Basham v. Freda

ORDER DENYING MOTION FOR PRELIMINARY INJUNCTION

KOVACHEVICH, District Judge.

This cause is before the Court upon Plaintiffs’ Motion and Memorandum for Preliminary Injunction filed August 25, 1992 and Defendants’ Response to Plaintiffs’ Motion for a Preliminary Injunction filed September 4,1992. Based upon Plaintiffs’ Motion and Memorandum for Preliminary Injunction, Defendants’ Response to Plaintiffs’ Motion for a Preliminary Injunction and oral argument before this Court on September 9, 1992, this Court finds that Plaintiffs’ Motion for Preliminary Injunction should be denied. Although this Court finds that Plaintiffs have met their burden as to irreparable injury, potential harm to Defendants and public interest, the undersigned finds that Plaintiffs have not persuaded as to their substantial likelihood of success on the merits.

I. FACTS

Plaintiffs received certification for housing assistance benefits from the Hillsbor-ough County Housing and Community Development Department (the “Department”), as a participant in the Section 8 Housing Assistance Program (the Program). The Program was established by Congress in 1974 through Title II, Section 201(a), of the Housing and Community Development Act of 1974, and codified at 42 U.S.C. § 1437f, Section 8 of the United States Housing Act of 1937. Under 24 C.F.R. § 882.210(d), the Department may terminate the Section 8 Certification for any of these three grounds: 1) fraud; 2) violation of 24 C.F.R. § 882.118 “Obligations of the Family”; or 3) breach of a repayment agreement between the family and the Department. The family obligation under § 882.118 that is relevant to this case is the obligation to supply information to the Department, including annual or interim family income.

• • • • •

**DIRECTIONS:**
**a)** Could you retype the Basham v. Freda order starting at "ORDER DENYING MOTION" and ending at "on the merits."?
**b)** How would the Basham v. Freda order go on after its final sentence? Extend it from that point.

Records contained in a dataset
• • • • •

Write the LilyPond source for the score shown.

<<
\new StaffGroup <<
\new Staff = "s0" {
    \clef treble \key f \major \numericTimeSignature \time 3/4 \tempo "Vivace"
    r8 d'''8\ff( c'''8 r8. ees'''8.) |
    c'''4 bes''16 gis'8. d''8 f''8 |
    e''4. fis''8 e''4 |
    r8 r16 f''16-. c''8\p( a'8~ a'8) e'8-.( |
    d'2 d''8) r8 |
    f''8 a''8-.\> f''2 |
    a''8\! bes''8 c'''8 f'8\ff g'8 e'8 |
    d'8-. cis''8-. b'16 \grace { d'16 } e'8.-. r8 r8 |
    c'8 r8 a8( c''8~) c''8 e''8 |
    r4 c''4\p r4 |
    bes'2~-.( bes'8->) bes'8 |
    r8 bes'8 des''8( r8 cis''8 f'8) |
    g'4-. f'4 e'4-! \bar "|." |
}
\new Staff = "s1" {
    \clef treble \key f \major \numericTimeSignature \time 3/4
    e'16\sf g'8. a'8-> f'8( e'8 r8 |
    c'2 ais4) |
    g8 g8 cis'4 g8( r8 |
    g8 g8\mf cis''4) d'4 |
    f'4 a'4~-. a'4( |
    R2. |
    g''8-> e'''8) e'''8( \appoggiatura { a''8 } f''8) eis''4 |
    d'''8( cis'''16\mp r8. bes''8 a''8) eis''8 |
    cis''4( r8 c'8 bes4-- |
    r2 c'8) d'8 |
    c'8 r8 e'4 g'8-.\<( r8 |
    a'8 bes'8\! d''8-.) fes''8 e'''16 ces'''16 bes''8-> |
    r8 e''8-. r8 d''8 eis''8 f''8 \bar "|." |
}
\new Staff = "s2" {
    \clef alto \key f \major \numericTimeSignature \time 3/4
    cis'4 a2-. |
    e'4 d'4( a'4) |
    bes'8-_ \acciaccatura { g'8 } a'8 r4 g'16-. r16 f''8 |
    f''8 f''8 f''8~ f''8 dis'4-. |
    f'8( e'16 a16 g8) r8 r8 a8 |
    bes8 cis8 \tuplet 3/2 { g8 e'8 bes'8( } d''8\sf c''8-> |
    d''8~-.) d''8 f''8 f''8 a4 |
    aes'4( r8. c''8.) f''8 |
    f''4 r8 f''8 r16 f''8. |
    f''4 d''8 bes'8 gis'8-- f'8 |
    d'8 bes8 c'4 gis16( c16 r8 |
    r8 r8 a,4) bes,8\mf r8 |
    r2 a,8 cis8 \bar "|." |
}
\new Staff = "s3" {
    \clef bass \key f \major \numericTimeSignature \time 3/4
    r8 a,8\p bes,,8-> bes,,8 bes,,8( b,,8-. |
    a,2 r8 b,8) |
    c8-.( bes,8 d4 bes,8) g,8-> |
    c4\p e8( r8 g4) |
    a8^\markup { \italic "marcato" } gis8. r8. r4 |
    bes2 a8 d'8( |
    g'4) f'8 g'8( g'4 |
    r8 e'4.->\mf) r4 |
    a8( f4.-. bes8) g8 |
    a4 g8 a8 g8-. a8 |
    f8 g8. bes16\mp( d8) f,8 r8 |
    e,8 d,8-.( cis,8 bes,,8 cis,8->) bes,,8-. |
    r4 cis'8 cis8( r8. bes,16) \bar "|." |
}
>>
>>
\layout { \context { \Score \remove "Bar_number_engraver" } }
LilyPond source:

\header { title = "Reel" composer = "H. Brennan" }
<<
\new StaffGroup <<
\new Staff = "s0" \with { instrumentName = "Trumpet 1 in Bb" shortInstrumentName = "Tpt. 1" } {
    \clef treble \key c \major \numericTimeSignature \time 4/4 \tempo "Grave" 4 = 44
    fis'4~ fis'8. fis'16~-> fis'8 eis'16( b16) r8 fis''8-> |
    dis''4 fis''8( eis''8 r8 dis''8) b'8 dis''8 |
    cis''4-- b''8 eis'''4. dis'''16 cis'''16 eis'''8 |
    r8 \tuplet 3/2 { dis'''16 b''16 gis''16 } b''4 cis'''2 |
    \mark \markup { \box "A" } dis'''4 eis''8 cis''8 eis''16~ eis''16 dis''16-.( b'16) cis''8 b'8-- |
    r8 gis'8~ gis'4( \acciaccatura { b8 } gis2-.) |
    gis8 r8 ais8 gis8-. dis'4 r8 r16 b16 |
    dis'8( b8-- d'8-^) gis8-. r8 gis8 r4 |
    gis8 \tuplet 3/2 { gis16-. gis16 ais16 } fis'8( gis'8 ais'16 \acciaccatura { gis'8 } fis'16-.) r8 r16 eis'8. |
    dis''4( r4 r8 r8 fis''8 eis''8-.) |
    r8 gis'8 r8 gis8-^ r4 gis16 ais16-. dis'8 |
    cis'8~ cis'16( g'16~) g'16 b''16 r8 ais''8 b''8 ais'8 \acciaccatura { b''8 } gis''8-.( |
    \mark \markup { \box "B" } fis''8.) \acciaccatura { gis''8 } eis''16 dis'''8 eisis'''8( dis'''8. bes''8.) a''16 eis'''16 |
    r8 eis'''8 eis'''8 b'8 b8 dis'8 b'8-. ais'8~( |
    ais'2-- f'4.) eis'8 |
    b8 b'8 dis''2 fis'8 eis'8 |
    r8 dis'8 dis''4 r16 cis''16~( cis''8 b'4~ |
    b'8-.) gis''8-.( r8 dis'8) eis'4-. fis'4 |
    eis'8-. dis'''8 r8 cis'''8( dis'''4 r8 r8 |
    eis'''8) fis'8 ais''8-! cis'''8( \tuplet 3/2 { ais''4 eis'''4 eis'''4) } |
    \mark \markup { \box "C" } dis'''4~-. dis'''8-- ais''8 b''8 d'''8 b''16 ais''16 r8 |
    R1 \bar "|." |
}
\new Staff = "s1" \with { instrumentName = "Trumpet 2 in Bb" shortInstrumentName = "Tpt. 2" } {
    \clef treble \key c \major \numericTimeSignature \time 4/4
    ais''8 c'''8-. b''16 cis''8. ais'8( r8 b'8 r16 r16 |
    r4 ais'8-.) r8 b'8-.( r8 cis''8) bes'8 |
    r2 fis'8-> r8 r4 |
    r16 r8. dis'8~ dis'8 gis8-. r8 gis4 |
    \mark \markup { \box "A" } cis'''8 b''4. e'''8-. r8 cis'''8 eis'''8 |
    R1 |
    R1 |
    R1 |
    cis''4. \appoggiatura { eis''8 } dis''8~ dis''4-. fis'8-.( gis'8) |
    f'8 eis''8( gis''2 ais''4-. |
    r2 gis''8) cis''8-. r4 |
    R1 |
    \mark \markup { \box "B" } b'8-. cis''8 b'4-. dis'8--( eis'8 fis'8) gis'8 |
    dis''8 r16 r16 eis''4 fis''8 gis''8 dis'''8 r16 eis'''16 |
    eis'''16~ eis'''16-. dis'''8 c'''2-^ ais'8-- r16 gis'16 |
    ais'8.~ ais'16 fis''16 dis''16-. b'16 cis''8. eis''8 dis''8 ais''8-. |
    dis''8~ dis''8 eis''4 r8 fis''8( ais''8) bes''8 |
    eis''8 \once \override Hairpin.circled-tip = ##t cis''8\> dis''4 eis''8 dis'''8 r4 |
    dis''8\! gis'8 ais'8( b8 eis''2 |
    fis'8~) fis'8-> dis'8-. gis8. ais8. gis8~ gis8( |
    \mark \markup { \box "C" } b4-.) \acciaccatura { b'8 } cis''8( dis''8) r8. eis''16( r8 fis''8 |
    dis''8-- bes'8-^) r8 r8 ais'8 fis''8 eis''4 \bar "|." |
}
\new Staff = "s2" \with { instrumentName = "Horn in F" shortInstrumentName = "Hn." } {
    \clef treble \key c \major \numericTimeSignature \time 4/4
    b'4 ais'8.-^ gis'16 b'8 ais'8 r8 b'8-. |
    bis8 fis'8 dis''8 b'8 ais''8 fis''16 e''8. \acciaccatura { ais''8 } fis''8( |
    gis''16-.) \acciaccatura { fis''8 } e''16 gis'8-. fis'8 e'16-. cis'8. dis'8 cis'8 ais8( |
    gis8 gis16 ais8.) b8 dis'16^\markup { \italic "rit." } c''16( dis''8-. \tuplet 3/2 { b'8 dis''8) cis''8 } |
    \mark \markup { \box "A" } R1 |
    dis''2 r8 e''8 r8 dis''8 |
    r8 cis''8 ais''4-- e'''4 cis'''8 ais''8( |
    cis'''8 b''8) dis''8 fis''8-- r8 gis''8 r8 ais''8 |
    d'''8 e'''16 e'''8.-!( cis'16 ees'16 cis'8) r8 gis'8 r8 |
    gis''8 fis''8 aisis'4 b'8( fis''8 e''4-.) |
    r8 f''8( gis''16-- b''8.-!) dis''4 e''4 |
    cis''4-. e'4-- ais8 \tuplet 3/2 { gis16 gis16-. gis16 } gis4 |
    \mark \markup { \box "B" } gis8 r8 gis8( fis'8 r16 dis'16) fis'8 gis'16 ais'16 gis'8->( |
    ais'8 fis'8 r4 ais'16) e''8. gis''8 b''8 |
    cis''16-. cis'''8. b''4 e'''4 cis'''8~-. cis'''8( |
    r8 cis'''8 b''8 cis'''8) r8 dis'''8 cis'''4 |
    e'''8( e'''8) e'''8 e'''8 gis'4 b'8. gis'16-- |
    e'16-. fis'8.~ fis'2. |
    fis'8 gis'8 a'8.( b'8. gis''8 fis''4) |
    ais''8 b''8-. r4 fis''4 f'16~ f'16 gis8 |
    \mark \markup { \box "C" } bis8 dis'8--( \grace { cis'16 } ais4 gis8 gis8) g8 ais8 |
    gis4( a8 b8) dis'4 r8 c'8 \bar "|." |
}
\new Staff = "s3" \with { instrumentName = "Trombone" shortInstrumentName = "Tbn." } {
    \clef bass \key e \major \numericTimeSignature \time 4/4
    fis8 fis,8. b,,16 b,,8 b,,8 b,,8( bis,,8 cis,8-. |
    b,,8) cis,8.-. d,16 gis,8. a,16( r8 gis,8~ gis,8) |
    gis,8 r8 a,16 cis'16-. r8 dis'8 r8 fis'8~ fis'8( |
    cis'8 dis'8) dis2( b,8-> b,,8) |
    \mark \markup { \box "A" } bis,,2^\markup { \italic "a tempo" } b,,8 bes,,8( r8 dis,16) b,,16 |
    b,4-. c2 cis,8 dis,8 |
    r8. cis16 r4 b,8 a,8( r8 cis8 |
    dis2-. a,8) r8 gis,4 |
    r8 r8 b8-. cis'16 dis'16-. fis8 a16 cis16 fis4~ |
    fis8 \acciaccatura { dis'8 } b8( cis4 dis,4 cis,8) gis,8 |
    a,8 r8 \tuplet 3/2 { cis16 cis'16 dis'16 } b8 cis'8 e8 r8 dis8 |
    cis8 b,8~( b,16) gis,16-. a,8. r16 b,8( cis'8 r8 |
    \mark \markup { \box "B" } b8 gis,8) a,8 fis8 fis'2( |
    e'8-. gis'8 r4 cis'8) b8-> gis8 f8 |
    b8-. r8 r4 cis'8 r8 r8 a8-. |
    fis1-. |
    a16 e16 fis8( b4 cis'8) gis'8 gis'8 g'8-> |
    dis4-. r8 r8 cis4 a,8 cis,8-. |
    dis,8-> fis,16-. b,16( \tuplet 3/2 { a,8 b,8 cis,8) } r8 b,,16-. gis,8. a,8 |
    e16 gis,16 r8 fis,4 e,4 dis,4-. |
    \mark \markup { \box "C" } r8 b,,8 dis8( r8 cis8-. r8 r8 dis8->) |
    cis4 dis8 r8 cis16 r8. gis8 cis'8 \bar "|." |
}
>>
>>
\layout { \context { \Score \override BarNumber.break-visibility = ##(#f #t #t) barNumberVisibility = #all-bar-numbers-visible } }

• • • • •

**TASK RESULTS:**
**a)**
ORDER DENYING MOTION FOR PRELIMINARY INJUNCTION

KOVACHEVICH, District Judge.

This cause is before the Court upon Plaintiffs’ Motion and Memorandum for Preliminary Injunction filed August 25, 1992 and Defendants’ Response to Plaintiffs’ Motion for a Preliminary Injunction filed September 4,1992. Based upon Plaintiffs’ Motion and Memorandum for Preliminary Injunction, Defendants’ Response to Plaintiffs’ Motion for a Preliminary Injunction and oral argument before this Court on September 9, 1992, this Court finds that Plaintiffs’ Motion for Preliminary Injunction should be denied. Although this Court finds that Plaintiffs have met their burden as to irreparable injury, potential harm to Defendants and public interest, the undersigned finds that Plaintiffs have not persuaded as to their substantial likelihood of success on the merits.

**b)**
On November 12, 1991, Plaintiffs applied for and were granted a Section 8 Housing Certificate. Prior to the Department’s proposed termination of Section 8 Certification, Plaintiffs acknowledged their duty to disclose changes in income by twice signing a document titled “Important Notice to Section 8 Applicants and Tenants of Hillsbor-ough County Housing Assistance”, signing a “Tenant Responsibilities” document, attendance at a Section 8 orientation program, as well as two warnings from Department representatives in January and April of 1992. Further, Plaintiffs again acknowledged this obligation in writing on April 17, 1992.

On June 4, 1992, Plaintiffs were informed via letter of the proposed termination of their Section 8 Certification for their failure to report income. This letter also informed Plaintiffs of their right to request an informal hearing in writing within ten days, pursuant to 24 C.F.R. § 882.216(b)(4). Accordingly, Plaintiffs were granted two informal hearings. The *932first informal hearing occurred on June 23, 1992 and the second informal hearing occurred on July 17, 1992. Based on these informal hearings, the Department upheld the decision to terminate Section 8 Certification and Plaintiffs were informed thereof via letter dated July 23, 1992.

II. STANDARD FOR GRANTING A PRELIMINARY INJUNCTION

A preliminary injunction authorized by Rule 65, Fed.R.Civ.P. is not granted as a matter of right, but is a extraordinary remedy and must be sparingly granted. Black & Decker Corp. v. American Standard, Inc., 679 F.Supp. 1183 (D.Del.1988). The issuance of a preliminary injunction falls within the sound discretion of a district court. Frio Ice, S.A. v. Sunfruit, Inc., 918 F.2d 154, 159 (11th Cir.1990). A district court should grant a preliminary injunction only if the moving party clearly shows: a substantial likelihood that the moving party will prevail on the merits; that they will suffer irreparable injury if an injunction is not issued; that the potential injury outweighs the possible harm to the opposing party; and that the injunction would not be adverse to the public interest. Id. at 159. Further, since an injunction is an extraordinary and drastic remedy, it will not be granted unless the movant clearly carries the burden of persuasion as to all four prerequisites. United States v. Jefferson County, 720 F.2d 1511, 1519 (11th Cir.1983).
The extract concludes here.